**Tareas:**
**a)** Traduce al inglés esta oración del texto sobre la reubicación de menores: «Dentro del balance territorial, Ceuta destaca por su alta tasa de ejecución en comparación con otras regiones.»
**b)** Transcribe del texto sobre la reubicación de menores todo lo que va desde "Estas cifras contrastan" hasta "traslados previstos (86,3%).".

**Fragmento mostrado:**
El ministro Ángel Víctor Torres califica de «hito histórico» la reubicación de más de un millar de menores en todo el país. La ciudad autónoma ya ha materializado 320 traslados de los 448 expedientes finalizados por el Estado.
El proceso de reubicación de menores migrantes no acompañados en España ha alcanzado una velocidad de crucero sin precedentes. Según informa El Pueblo de Ceuta, el ministro de Política Territorial y Memoria Democrática, Ángel Víctor Torres, ha presidido esta semana una reunión de coordinación en la Delegación del Gobierno para evaluar los efectos de la declaración de contingencia migratoria.
Durante su comparecencia, Torres ha revelado que ya se han completado un total de 1.019 reubicaciones desde los territorios frontera (Ceuta, Melilla y Canarias) hacia el resto del territorio nacional, un volumen de movimientos que el Ejecutivo define como un éxito de la «distribución solidaria».
Ceuta: eficacia en la gestión de expedientes
Dentro del balance territorial, Ceuta destaca por su alta tasa de ejecución en comparación con otras regiones. De los 448 expedientes que la Administración General del Estado ha finalizado y puesto a disposición de la ciudad autónoma, ya se han ejecutado 320 reubicaciones, lo que supone un 71,4% de cumplimiento.
Estas cifras contrastan con la situación en Canarias, donde, a pesar de tener 671 expedientes listos, solo se han materializado 202 traslados (un 30% de ejecución). Por su parte, Melilla presenta el porcentaje más alto, habiendo ejecutado 57 de los 66 traslados previstos (86,3%).

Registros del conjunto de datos
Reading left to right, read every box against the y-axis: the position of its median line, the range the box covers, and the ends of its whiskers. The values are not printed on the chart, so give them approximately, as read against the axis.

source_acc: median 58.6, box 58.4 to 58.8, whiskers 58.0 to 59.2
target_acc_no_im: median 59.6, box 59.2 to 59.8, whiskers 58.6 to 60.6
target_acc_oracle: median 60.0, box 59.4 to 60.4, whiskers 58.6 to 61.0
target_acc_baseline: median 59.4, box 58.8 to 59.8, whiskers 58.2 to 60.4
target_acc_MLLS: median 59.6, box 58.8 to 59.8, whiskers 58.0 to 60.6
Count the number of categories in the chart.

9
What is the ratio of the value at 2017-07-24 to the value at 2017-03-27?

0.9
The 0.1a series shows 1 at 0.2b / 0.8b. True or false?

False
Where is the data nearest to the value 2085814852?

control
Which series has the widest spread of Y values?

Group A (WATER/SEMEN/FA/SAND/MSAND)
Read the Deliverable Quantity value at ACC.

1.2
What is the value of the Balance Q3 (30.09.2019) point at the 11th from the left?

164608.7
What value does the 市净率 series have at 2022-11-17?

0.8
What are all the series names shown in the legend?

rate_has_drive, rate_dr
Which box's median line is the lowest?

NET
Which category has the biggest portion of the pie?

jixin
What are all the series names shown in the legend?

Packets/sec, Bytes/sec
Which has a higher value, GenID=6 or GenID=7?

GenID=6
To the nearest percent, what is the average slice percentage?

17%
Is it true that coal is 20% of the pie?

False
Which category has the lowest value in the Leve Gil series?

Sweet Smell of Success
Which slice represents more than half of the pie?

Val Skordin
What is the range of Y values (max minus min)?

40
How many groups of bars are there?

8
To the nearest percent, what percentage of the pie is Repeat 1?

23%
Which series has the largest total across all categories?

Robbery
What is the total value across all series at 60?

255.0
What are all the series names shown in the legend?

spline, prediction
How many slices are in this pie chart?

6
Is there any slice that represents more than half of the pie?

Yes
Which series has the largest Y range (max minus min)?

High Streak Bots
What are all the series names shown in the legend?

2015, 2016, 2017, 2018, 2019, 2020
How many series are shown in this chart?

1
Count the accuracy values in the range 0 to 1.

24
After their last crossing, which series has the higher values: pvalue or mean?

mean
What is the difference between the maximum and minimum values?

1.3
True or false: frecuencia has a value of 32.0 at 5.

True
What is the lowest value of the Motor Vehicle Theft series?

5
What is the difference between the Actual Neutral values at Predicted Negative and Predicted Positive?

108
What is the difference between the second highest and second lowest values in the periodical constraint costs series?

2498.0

**Respuestas por tarea:**
**a)** Within the territorial breakdown, Ceuta stands out for its high execution rate compared with other regions.

**b)**
Estas cifras contrastan con la situación en Canarias, donde, a pesar de tener 671 expedientes listos, solo se han materializado 202 traslados (un 30% de ejecución). Por su parte, Melilla presenta el porcentaje más alto, habiendo ejecutado 57 de los 66 traslados previstos (86,3%).